Personne ne décide d’être isolé. L’isolement s’installe par soustractions, chacune paraissant mineure au moment où elle se produit.
C’est ce qui le rend difficile à voir, y compris pour celui qui le vit.
Les trois soustractions qui l’enclenchent
La première est la fin du travail. Elle retire d’un coup vingt personnes qu’on croisait sans les avoir choisies, ce qui est précisément la définition d’un lien social ordinaire.
La deuxième est la voiture. Le jour où l’on arrête de conduire, la carte du monde accessible se réduit à ce qu’on peut atteindre à pied ou à ce qu’un autre veut bien conduire. Les visites qu’on rendait deviennent des visites qu’on attend, ce qui n’est pas le même rôle.
La troisième est l’audition. Quelqu’un qui entend mal ne dit pas qu’il entend mal, il dit que le restaurant est bruyant, que les gens articulent mal, qu’il préfère rester. Le retrait précède de plusieurs années l’aveu du problème.
Chacune de ces trois pertes se compense. Aucune ne se compense toute seule.
Ce qui se voit de l’extérieur
Un proche qui vient une fois par mois ne voit presque rien, parce que la visite est justement le moment où tout est rangé et où la conversation existe.
Ce qui se voit malgré tout, quand on sait où regarder : le réfrigérateur qui ne contient plus que des choses qui se conservent, le courrier ouvert en retard ou pas ouvert, la même tenue à deux visites d’affilée, la télévision allumée dès l’arrivée et jamais éteinte.
Et le signe le plus fiable, celui qui ne trompe pas : le téléphone qui ne sonne jamais pendant les deux heures que dure votre visite.
Ce qui fonctionne mieux qu’une visite de courtoisie
Une visite mensuelle sans objet fait plaisir sur le moment puis creuse le vide qu’elle laisse. Trois choses marchent mieux.
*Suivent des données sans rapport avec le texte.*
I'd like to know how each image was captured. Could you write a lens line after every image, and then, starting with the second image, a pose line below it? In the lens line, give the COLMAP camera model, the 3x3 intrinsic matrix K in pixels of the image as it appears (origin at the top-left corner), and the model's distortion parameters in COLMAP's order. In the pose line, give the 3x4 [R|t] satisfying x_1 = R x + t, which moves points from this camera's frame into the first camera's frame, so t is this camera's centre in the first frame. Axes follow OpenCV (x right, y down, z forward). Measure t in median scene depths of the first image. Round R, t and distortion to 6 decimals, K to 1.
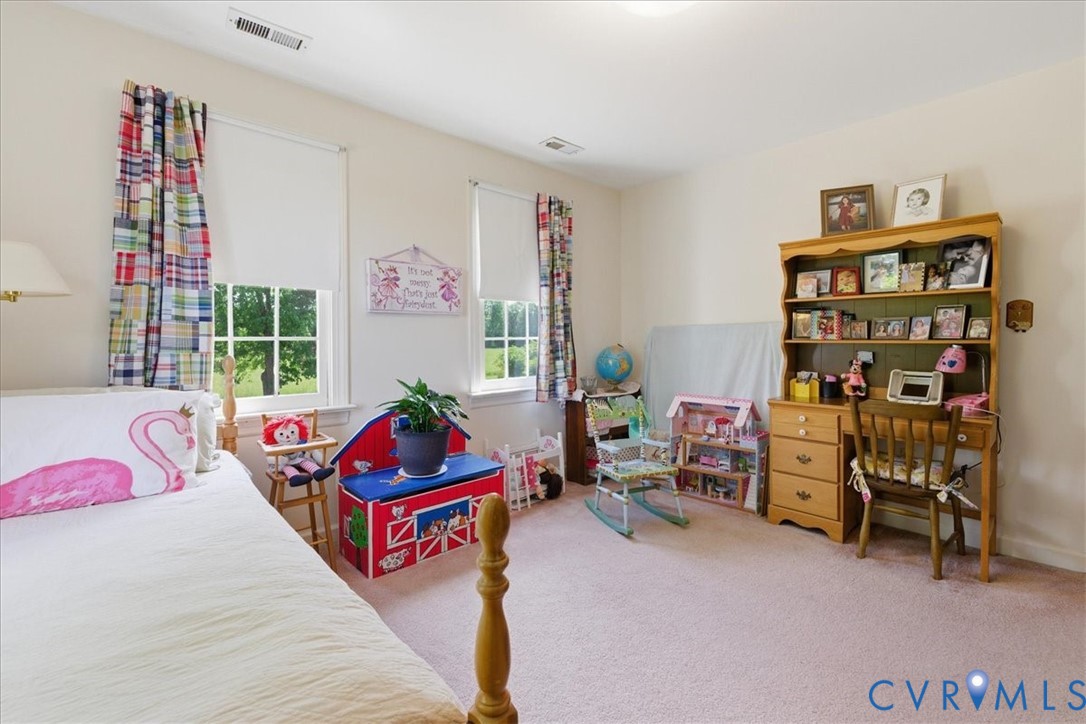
lens RADIAL K [[478.3, 0, 544.3], [0, 478.3, 346.6], [0, 0, 1]] dist [0.005031, -0.000191]
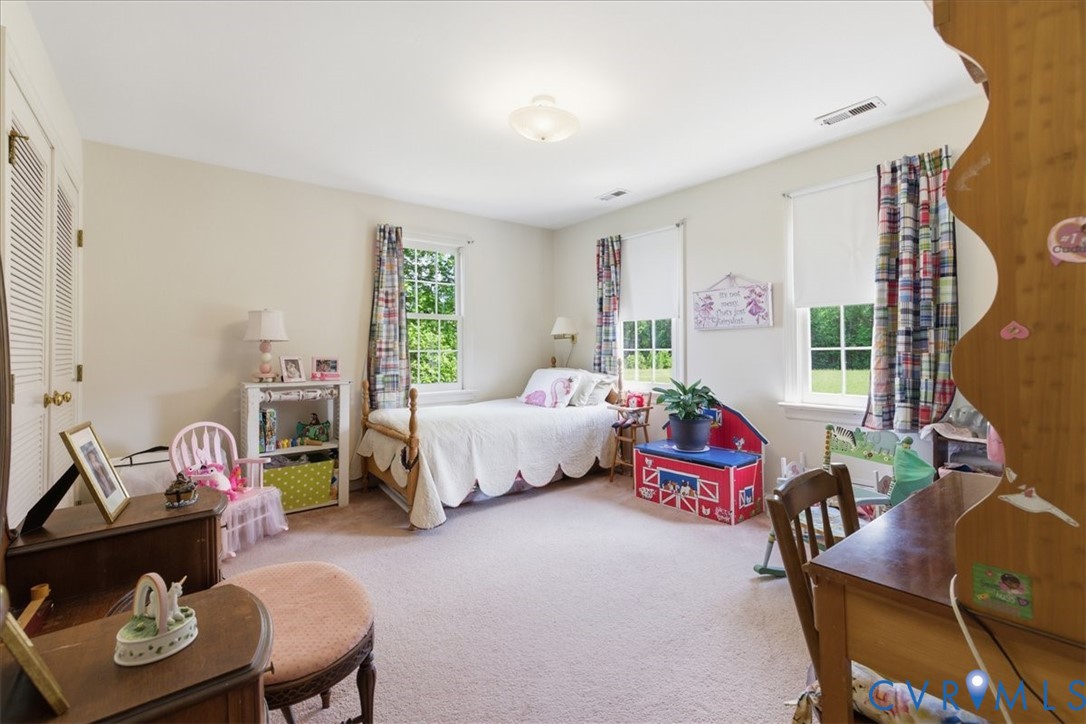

Un rendez-vous fixe plutôt qu’une visite quand on peut. Le mardi à seize heures structure la semaine entière, y compris les six jours où il n’a pas lieu. Une visite surprise ne structure rien.
Une raison plutôt qu’une intention. Venir chercher un avis, une recette, un souvenir, un papier à trier, donne un rôle. Venir prendre des nouvelles assigne celui de personne dont on prend des nouvelles.
Un appel court et régulier plutôt qu’un appel long et rare. Dix minutes trois fois par semaine créent une présence. Une heure tous les quinze jours crée un rendez-vous d’obligation, des deux côtés.
Ce qui existe autour et ce qu’il faut en attendre
Les communes, les centres communaux d’action sociale et les associations organisent des activités, du transport et des visites de convivialité. Ces dispositifs existent réellement et ils sont très inégaux d’une commune à l’autre.
Le point à connaître est ailleurs : presque aucun ne va chercher les gens. Ils reposent tous sur une première démarche, faite par la personne ou par un proche. C’est exactement la démarche que quelqu’un d’isolé ne fait pas, parce que l’isolement retire d’abord l’envie de faire des démarches.
Quand quelqu’un doit faire ce premier appel, ce n’est presque jamais la personne concernée.
La chose à ne pas dire
Il faut sortir un peu.
Cette phrase, dite avec les meilleures intentions, transforme une situation subie en manque de volonté. Elle produit un acquiescement poli et aucun changement.
Proposer une date, un trajet et un retour produit davantage. Ce n’est pas plus délicat, c’est simplement plus concret.